Satan himself is ringing every bell, calling for the last revolt of mankind against his maker. The final battle is drawing to a close. So be vigilant, stand firm, and arm yourself with the words and promises of God, that we may be ready when Christ the King comes to judge the living and the dead, that we may all welcome Him with joy.
Dear Christians all else shall pass away, but the Word of the Lord will never pass away. Today, be stirred up in calm confidence in our Lord’s promises. That’s what St. Paul wants you to have in our epistle this morning – Christian hope! Raise your head in joyful expectation as you see your redemption drawing near. The storms sweeping over this world are the gales ushering in the spring and summertime of God’s Kingdom and the perfect sunshine of Christ’s presence.
This season of Advent is a good time to refresh yourselves in the promises of His holy supper. St. Paul writes to us that by eating and drinking you proclaim the Lord’s death until He comes.

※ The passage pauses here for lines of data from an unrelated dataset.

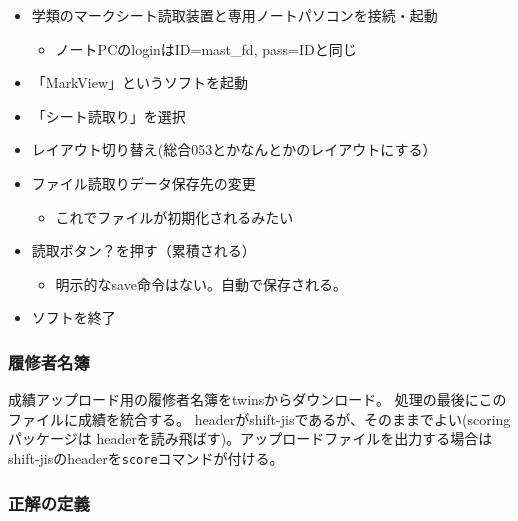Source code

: \begin{itemize}
\item 学類のマークシート読取装置と専用ノートパソコンを接続・起動

\begin{itemize}
\item ノートPCのloginはID=mast\_fd, pass=IDと同じ

\end{itemize}

\item 「MarkView」というソフトを起動

\item 「シート読取り」を選択

\item レイアウト切り替え(総合053とかなんとかのレイアウトにする）

\item ファイル読取りデータ保存先の変更

\begin{itemize}
\item これでファイルが初期化されるみたい

\end{itemize}

\item 読取ボタン？を押す（累積される）

\begin{itemize}
\item 明示的なsave命令はない。自動で保存される。

\end{itemize}

\item ソフトを終了

\end{itemize}

\subsubsection{履修者名簿}
\label{履修者名簿}

成績アップロード用の履修者名簿をtwinsからダウンロード。
処理の最後にこのファイルに成績を統合する。
headerがshift-jisであるが、そのままでよい(scoringパッケージは
headerを読み飛ばす)。アップロードファイルを出力する場合は
shift-jisのheaderを\texttt{score}コマンドが付ける。

\subsubsection{正解の定義}
\label{正解の定義}

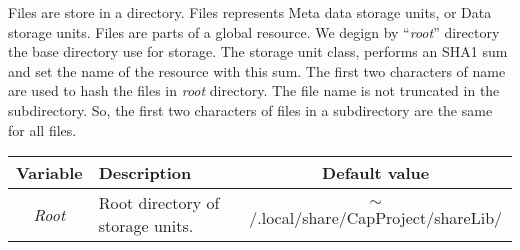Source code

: Files are store in a directory.
Files represents Meta data storage units, or Data storage units.
Files are parts of a global resource.
We degign by “\emph{root}” directory the base directory use for storage.
The storage unit class, performs an SHA1 sum and set the name of the resource with this sum.
The first two characters of name are used to hash the files in \emph{root} directory.
The file name is not truncated in the subdirectory.
So, the first two characters of files in a subdirectory are the same for all files.
\\
\begin{tabular}{|c|m{4cm}|c|}
 \hline
 {Variable} & {\centering Description} & {Default value} \\
 \hline
 \emph{Root} & Root directory of storage units. & $\sim$/.local/share/CapProject/shareLib/ \\
 \hline
\end{tabular}
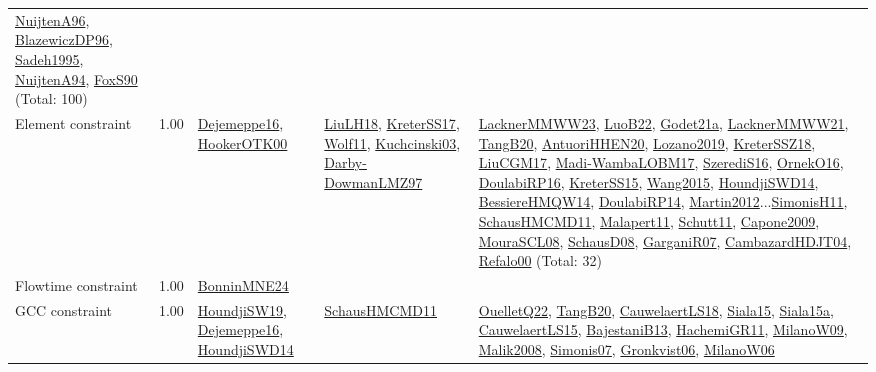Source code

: {\begin{longtable}{p{3cm}r>{\raggedright\arraybackslash}p{6cm}>{\raggedright\arraybackslash}p{6cm}>{\raggedright\arraybackslash}p{8cm}}
\hyperref[detail:NuijtenA96]{NuijtenA96}, \hyperref[detail:BlazewiczDP96]{BlazewiczDP96}, \hyperref[detail:Sadeh1995]{Sadeh1995}, \hyperref[detail:NuijtenA94]{NuijtenA94}, \hyperref[detail:FoxS90]{FoxS90} (Total: 100)\\
\index{Element constraint}\index{Constraints!Element constraint}Element constraint &  1.00 & \hyperref[detail:Dejemeppe16]{Dejemeppe16}, \hyperref[detail:HookerOTK00]{HookerOTK00} & \hyperref[detail:LiuLH18]{LiuLH18}, \hyperref[detail:KreterSS17]{KreterSS17}, \hyperref[detail:Wolf11]{Wolf11}, \hyperref[detail:Kuchcinski03]{Kuchcinski03}, \hyperref[detail:Darby-DowmanLMZ97]{Darby-DowmanLMZ97} & \hyperref[detail:LacknerMMWW23]{LacknerMMWW23}, \hyperref[detail:LuoB22]{LuoB22}, \hyperref[detail:Godet21a]{Godet21a}, \hyperref[detail:LacknerMMWW21]{LacknerMMWW21}, \hyperref[detail:TangB20]{TangB20}, \hyperref[detail:AntuoriHHEN20]{AntuoriHHEN20}, \hyperref[detail:Lozano2019]{Lozano2019}, \hyperref[detail:KreterSSZ18]{KreterSSZ18}, \hyperref[detail:LiuCGM17]{LiuCGM17}, \hyperref[detail:Madi-WambaLOBM17]{Madi-WambaLOBM17}, \hyperref[detail:SzerediS16]{SzerediS16}, \hyperref[detail:OrnekO16]{OrnekO16}, \hyperref[detail:DoulabiRP16]{DoulabiRP16}, \hyperref[detail:KreterSS15]{KreterSS15}, \hyperref[detail:Wang2015]{Wang2015}, \hyperref[detail:HoundjiSWD14]{HoundjiSWD14}, \hyperref[detail:BessiereHMQW14]{BessiereHMQW14}, \hyperref[detail:DoulabiRP14]{DoulabiRP14}, \hyperref[detail:Martin2012]{Martin2012}...\hyperref[detail:SimonisH11]{SimonisH11}, \hyperref[detail:SchausHMCMD11]{SchausHMCMD11}, \hyperref[detail:Malapert11]{Malapert11}, \hyperref[detail:Schutt11]{Schutt11}, \hyperref[detail:Capone2009]{Capone2009}, \hyperref[detail:MouraSCL08]{MouraSCL08}, \hyperref[detail:SchausD08]{SchausD08}, \hyperref[detail:GarganiR07]{GarganiR07}, \hyperref[detail:CambazardHDJT04]{CambazardHDJT04}, \hyperref[detail:Refalo00]{Refalo00} (Total: 32)\\
\index{Flowtime constraint}\index{Constraints!Flowtime constraint}Flowtime constraint &  1.00 & \hyperref[detail:BonninMNE24]{BonninMNE24} &  & \\
\index{GCC constraint}\index{Constraints!GCC constraint}GCC constraint &  1.00 & \hyperref[detail:HoundjiSW19]{HoundjiSW19}, \hyperref[detail:Dejemeppe16]{Dejemeppe16}, \hyperref[detail:HoundjiSWD14]{HoundjiSWD14} & \hyperref[detail:SchausHMCMD11]{SchausHMCMD11} & \hyperref[detail:OuelletQ22]{OuelletQ22}, \hyperref[detail:TangB20]{TangB20}, \hyperref[detail:CauwelaertLS18]{CauwelaertLS18}, \hyperref[detail:Siala15]{Siala15}, \hyperref[detail:Siala15a]{Siala15a}, \hyperref[detail:CauwelaertLS15]{CauwelaertLS15}, \hyperref[detail:BajestaniB13]{BajestaniB13}, \hyperref[detail:HachemiGR11]{HachemiGR11}, \hyperref[detail:MilanoW09]{MilanoW09}, \hyperref[detail:Malik2008]{Malik2008}, \hyperref[detail:Simonis07]{Simonis07}, \hyperref[detail:Gronkvist06]{Gronkvist06}, \hyperref[detail:MilanoW06]{MilanoW06}\\

\end{longtable}}
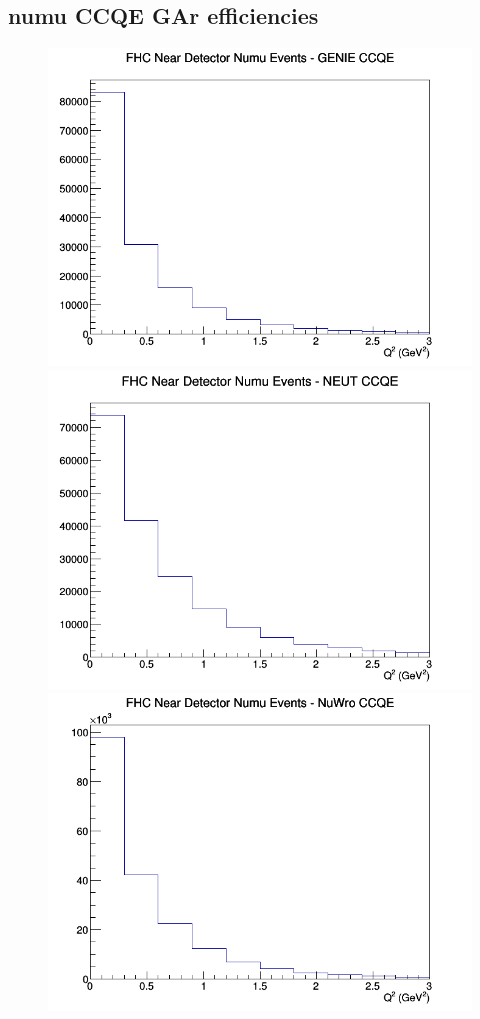 \documentclass[12pt]{article}
\begin{document}
\subsection{numu CCQE GAr efficiencies}
\begin{figure}[h]
\includegraphics[width=\linewidth]{eff_Q2/GAr/CCQE_FHC_ND_numu_Q2_GENIE.png}
\endminipage
{}
\includegraphics[width=\linewidth]{eff_Q2/GAr/CCQE_FHC_ND_numu_Q2_NEUT.png}
\endminipage
{}
\includegraphics[width=\linewidth]{eff_Q2/GAr/CCQE_FHC_ND_numu_Q2_NuWro.png}

\end{figure}
\end{document}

You see, the Lord’s Supper is the bread of pilgrims. It bridges the time between our Lord’s days on earth and His return in glory. And at His table time and eternity meet.
In this celebration of the holy supper we lift up our hearts far above this earth which is passing away to the throne of Him who died and lives forevermore.
We lift our hearts to Him and join the heavenly choir in the hymn that came to us from heaven: Holy, holy, holy, Lord God of angel armies. Heaven and earth are full of Thy glory.
The earliest communion prayer in the church was simply, “Come, Lord Jesus,” a prayer from which we get our common table prayer.
In the ancient church the pastor would hold up the Sacrament and say before the people, “May grace come and this world pass away.” Not a bad prayer! May our hearts all eagerly long for that great and wonderful day, the eternal summer when Christ returns. And let our prayer be: “Come Lord, Jesus. Come quickly!” In the name of Jesus. Amen.